UNITED NATIONS – Panama won a seat on the U.N. Security Council with the 48th ballot Tuesday after U.S.-backed Guatemala and Venezuela, led by leftist anti-American President Hugo Chavez, dropped out to end a deadlock.

Panama got 164 votes in the 192-member U.N. General Assembly, more than the 120 needed to win a two-year term starting Jan. 1 on the United Nation’s most powerful body. Venezuela got 11 votes, Guatemala 4 votes and Barbados 1 vote.

The race for the council seat, which began Oct. 16, became highly political because of the U.S. support for Guatemala and Chavez’s speech at the General Assembly in September in which he called President Bush “the devil.” A number of countries said Chavez’s anti-Bush comments hurt Venezuela’s chances.

Guatemala led Venezuela in all but one of the 47 ballots but couldn’t muster the two-thirds support needed to win in the General Assembly.

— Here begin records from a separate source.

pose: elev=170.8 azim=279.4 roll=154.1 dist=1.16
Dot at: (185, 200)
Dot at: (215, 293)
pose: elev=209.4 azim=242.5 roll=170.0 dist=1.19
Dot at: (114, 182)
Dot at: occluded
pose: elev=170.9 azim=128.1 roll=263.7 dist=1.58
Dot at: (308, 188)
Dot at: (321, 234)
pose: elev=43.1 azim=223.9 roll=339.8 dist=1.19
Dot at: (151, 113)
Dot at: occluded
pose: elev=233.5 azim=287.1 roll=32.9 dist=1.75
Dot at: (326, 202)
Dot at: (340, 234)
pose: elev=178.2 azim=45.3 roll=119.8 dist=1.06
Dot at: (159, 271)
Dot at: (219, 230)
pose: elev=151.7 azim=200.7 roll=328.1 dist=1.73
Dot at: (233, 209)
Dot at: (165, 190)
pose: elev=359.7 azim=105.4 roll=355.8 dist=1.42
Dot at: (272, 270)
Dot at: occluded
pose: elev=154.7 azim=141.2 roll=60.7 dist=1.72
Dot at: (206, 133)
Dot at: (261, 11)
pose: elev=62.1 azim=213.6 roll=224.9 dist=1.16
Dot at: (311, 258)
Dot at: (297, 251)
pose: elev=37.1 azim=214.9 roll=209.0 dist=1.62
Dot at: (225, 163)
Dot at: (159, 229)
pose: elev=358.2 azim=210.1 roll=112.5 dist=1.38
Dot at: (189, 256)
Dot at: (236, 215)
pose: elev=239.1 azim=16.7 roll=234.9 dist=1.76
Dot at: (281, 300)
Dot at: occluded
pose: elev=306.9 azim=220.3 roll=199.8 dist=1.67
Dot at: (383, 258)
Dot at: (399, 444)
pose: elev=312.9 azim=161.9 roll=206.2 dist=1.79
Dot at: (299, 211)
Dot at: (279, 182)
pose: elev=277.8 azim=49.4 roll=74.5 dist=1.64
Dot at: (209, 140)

The standoff was the third-longest battle for a seat on the Security Council in the United Nation’s 61-year history.

General Assembly President Sheikha Haya Rashed Al Khalifa, who announced the results, said she was “delighted” that all five new members of the Security Council had now been chosen – Belgium, Indonesia, Italy, Panama and South Africa.

Panama’s election was assured last week when the foreign ministers of Guatemala and Venezuela met and agreed to withdraw in favor of the Central American nation, which they called a bridge between the northern and southern nations in Latin America.

Panama’s U.N. ambassador, Ricardo Alberto Arias, has said his country presented its name in “a spirit of understanding the different conflicts that there are in the world, especially those caused by cultural and religious differences.”

Arias stressed that together with Peru, whose term on the council goes through 2007, Panama will defend the interests of Latin American and Caribbean countries.

The Security Council has five permanent members – Britain, China, France, Russia and the United States. The other 10 seats, filled for two-year terms, are portioned out to the five United Nations regional groups.